Vooral stedelijke, hoogopgeleide vrouwen praten over ‘goed eten’ alsof ze aan innerlijke body-building doen. Ze willen hun hun weefsels en organen louter zuiver spul toedienen, in de veronderstelling dat ze daarmee een voorraadje vitaliteit aanleggen. ‘Alsof hun lichaam een soort spaarvarken is’, zoals de Amerikaanse essayist Mark Greif opmerkt in On Food. Zelf ontsnap ik ook niet aan dergelijk getut. ‘Hou eens op over koolhydraten en vetten; ik vraag alleen maar of je zin hebt in aardappelpuree!’, zei mijn man laatst.

Voordat deze column ontspoort in een soort vrouwen(zelf)haat snel nog een citaat van Greif: ‘Zuiver eten is opgeslagen bekommernis’. En een dergelijke bekommernis valt vanouds vooral vrouwen toe. Zij dragen zorg voor de lichamen van de clan, zij moeten de reinheid zelve zijn, zij gaan over de intieme grensbewaking. Penetratie is dan een dingetje. Niets vreemds mag de tempel van het lichaam betreden. Ik maak me sterk dat ook de vigerende vaccinatieangst gevoed wordt door soortgelijke onbewuste gedachten.

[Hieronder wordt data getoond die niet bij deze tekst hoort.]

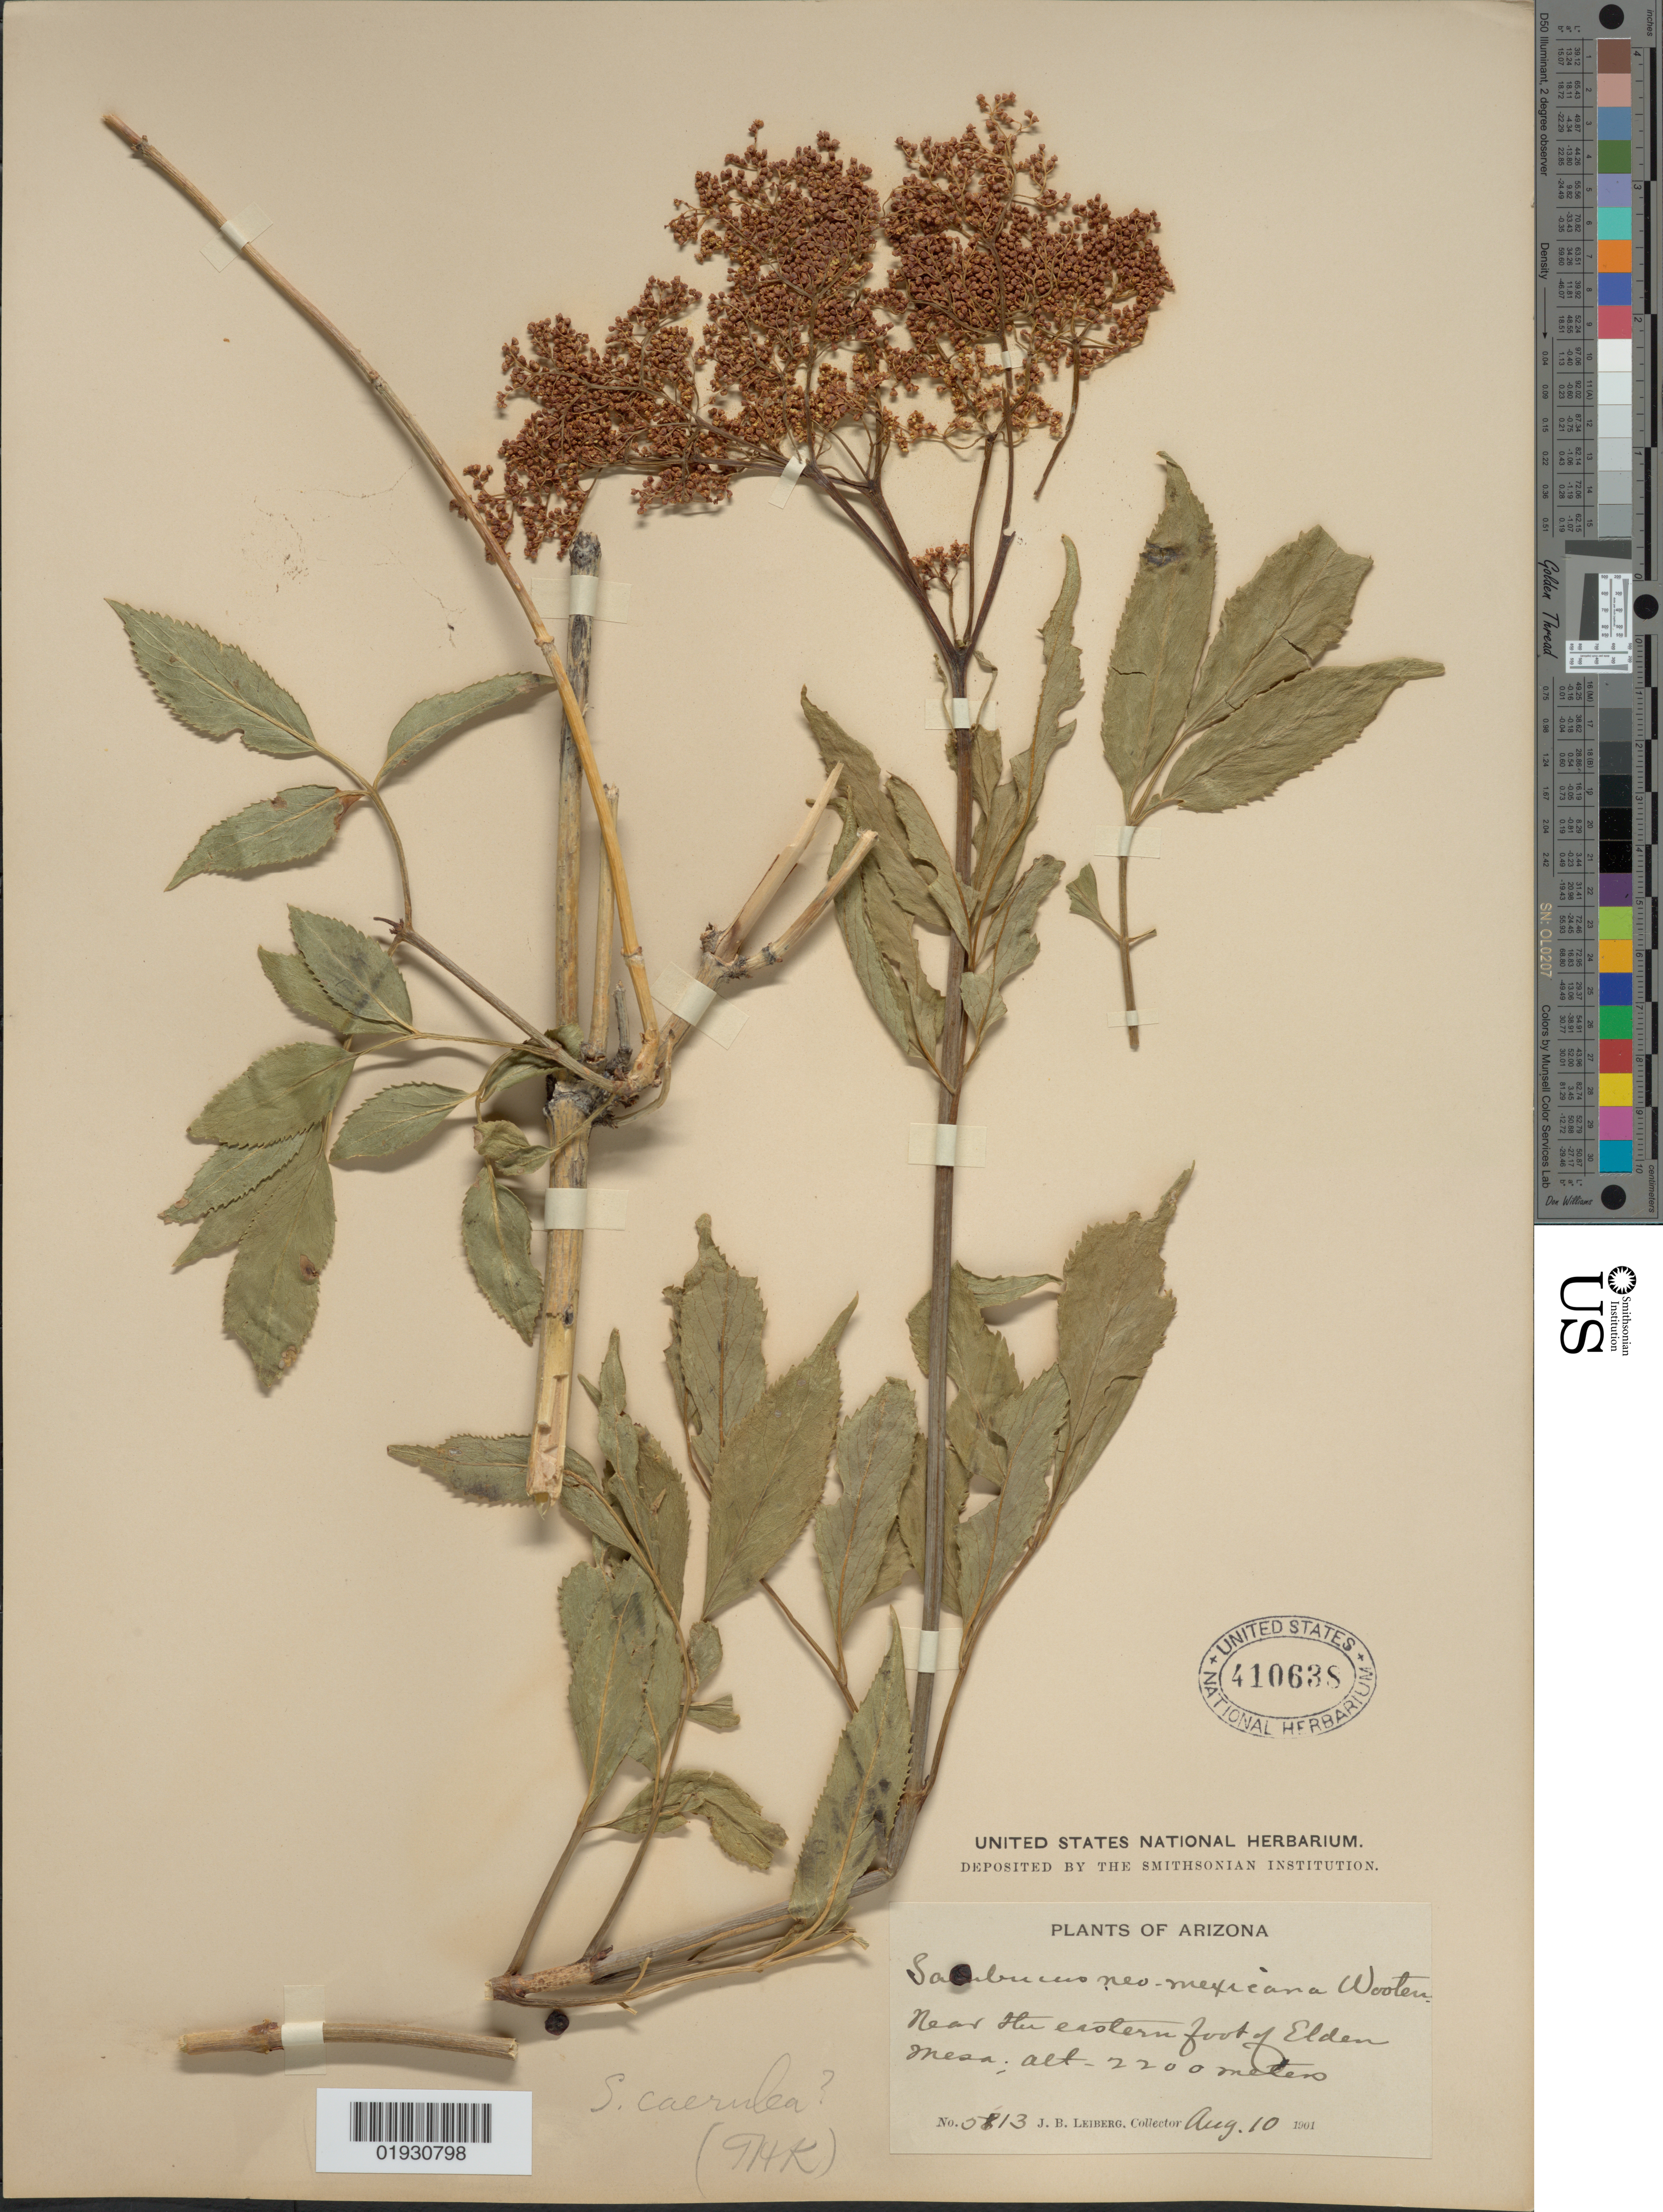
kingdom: Plantae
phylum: Tracheophyta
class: Magnoliopsida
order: Dipsacales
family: Viburnaceae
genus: Sambucus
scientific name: Sambucus cerulea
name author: Raf.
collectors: J. B. Leiberg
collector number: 5813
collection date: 1901-08-10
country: United States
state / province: Arizona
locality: Near the eastern foot of Elden Mesa.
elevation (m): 2200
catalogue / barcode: US 410638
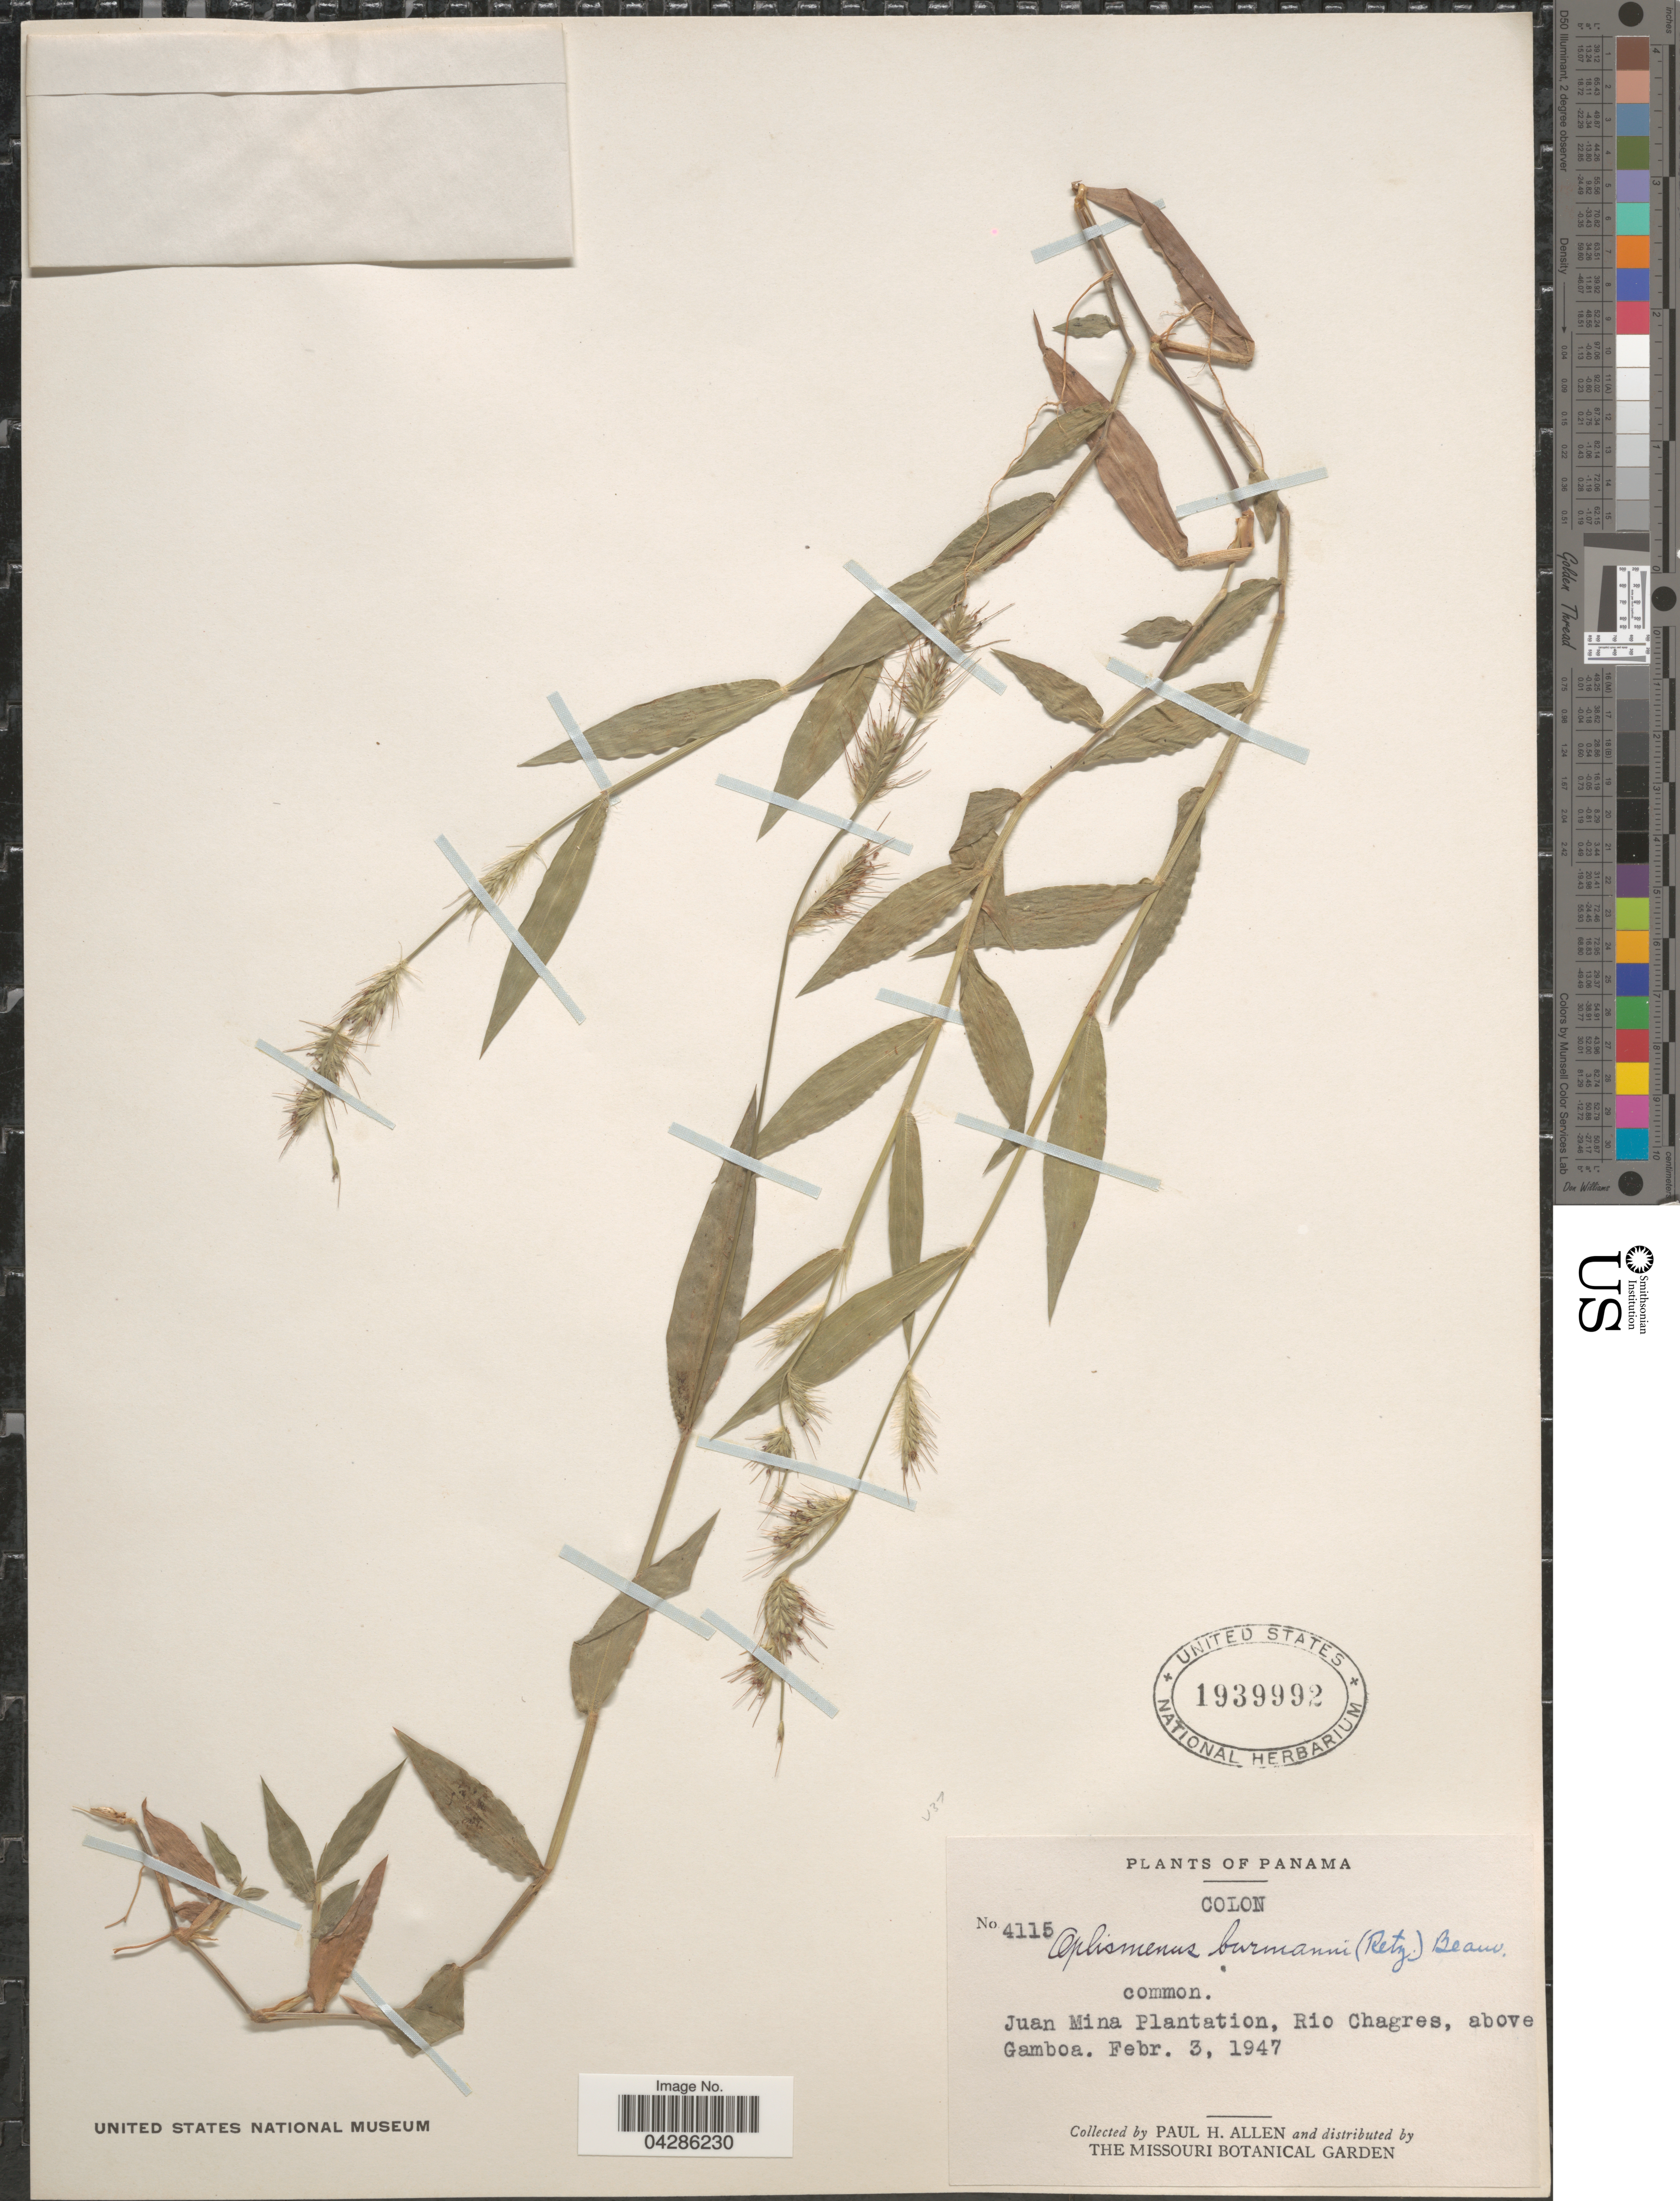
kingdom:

Laten we het eens vriendelijk bekijken: die vrouwelijke fixatie op wat het lichaam binnenkomt, getuigt van de bereidheid zorg te dragen voor het corpus van de samenleving. De uitingsvorm mag dan vaak irritant en aanstellerig zijn – en in het geval van vaccinatieangst zelfs gevaarlijk – maar het is een vorm van bekommernis. In een cultuur die eeuwenlang gefixeerd is geweest op de zondeval, neemt die rare vormen aan.